→ WHAT YOU WILL DO:
Answer these questions from the message on response spoofing:
1. Which resource could spoof a response from resource /b by sending "RID: 2"?
2. In the arrangement with two origin servers, is the 1.1 proxy rid-aware?
3. Until when should the client defer using a response for something important?

5. About the security considerations: if a client sends

GET /a RID: 1
GET /b RID: 2

then resource /a could potentially respond with

200 OK
RID: 2
bla bla bla

thus spoofing a reponse from resource /b!!!  Resource /a might then get
the server to abort or hang the connection -- a client or proxy getting
the single response might then cache or use the response as a valid
response from /b without suspecting that anything is wrong. If /b is a
known URL at which to get a certificate this will be a problem...  The
attacker /a might be able to put up a web page that makes many browsers
emit the above two requests with a high predictability. 


In general a client cannot assume that two resources on the other end of a
hop-to-hop connection are in the same trust domain.  Also in the
arrangement

rid-aware client --- 1.1 proxy not rid-aware -- origin server with /a
                                           \
                                            ---- origin server with /b

unless the client has checks to prevent this, the resource /a could spoof
/b which is on a different origin server by sending a `rid: 2' header not
protected by a connection header through the proxy.

Overall it looks like tight sanity checking of the responses by the
client, and deferring the use of the response for something important
(like caching, saving, certification) until all responses are received and
checked, will prevent many (maybe all?) spoofing attacks.  
But a more complete analysis is needed for sure.


OK, these are all my comments.  I only thought of some of these points
while writing the message, so the message has become a bit less structured
than I intended, for this I apologize.


Koen.
Received on Tuesday, 8 May 2001 08:04:22 UTC

→ DATASET EXCERPTS:
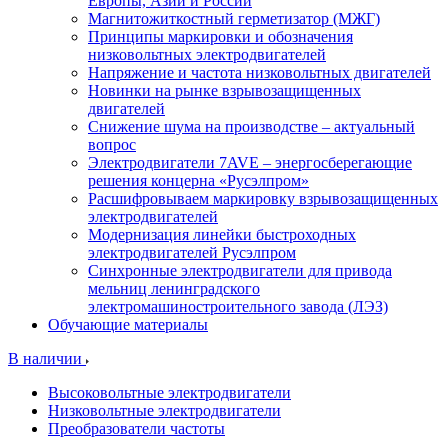
Европы, Азии и России
Магнитожиткостный герметизатор (МЖГ)
Принципы маркировки и обозначения
низковольтных электродвигателей
Напряжение и частота низковольтных двигателей
Новинки на рынке взрывозащищенных
двигателей
Снижение шума на производстве – актуальный
вопрос
Электродвигатели 7AVE – энергосберегающие
решения концерна «Русэлпром»
Расшифровываем маркировку взрывозащищенных
электродвигателей
Модернизация линейки быстроходных
электродвигателей Русэлпром
Синхронные электродвигатели для привода
мельниц ленинградского
электромашиностроительного завода (ЛЭЗ)
Обучающие материалы
В наличии
Высоковольтные электродвигатели
Низковольтные электродвигатели
Преобразователи частоты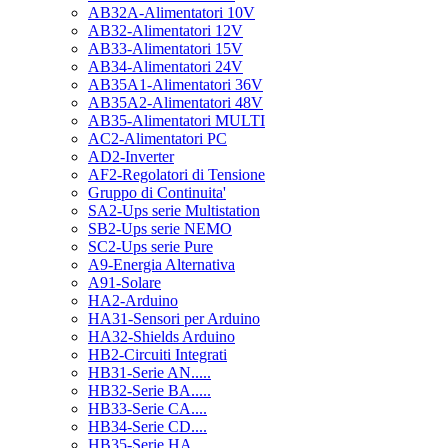
AB32A-Alimentatori 10V
AB32-Alimentatori 12V
AB33-Alimentatori 15V
AB34-Alimentatori 24V
AB35A1-Alimentatori 36V
AB35A2-Alimentatori 48V
AB35-Alimentatori MULTI
AC2-Alimentatori PC
AD2-Inverter
AF2-Regolatori di Tensione
Gruppo di Continuita'
SA2-Ups serie Multistation
SB2-Ups serie NEMO
SC2-Ups serie Pure
A9-Energia Alternativa
A91-Solare
HA2-Arduino
HA31-Sensori per Arduino
HA32-Shields Arduino
HB2-Circuiti Integrati
HB31-Serie AN.....
HB32-Serie BA.....
HB33-Serie CA....
HB34-Serie CD....
HB35-Serie HA.....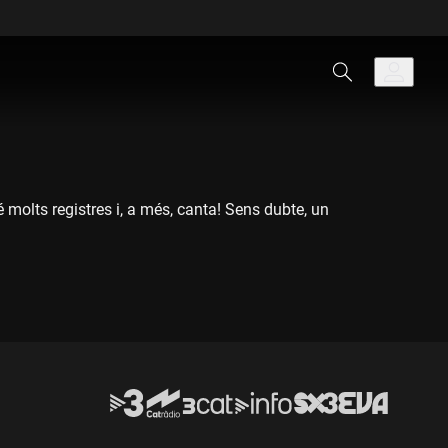
molts registres i, a més, canta! Sens dubte, un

→ SOLUTION:
1. Resource /a.
2. No, the 1.1 proxy is not rid-aware.
3. Until all responses are received and checked.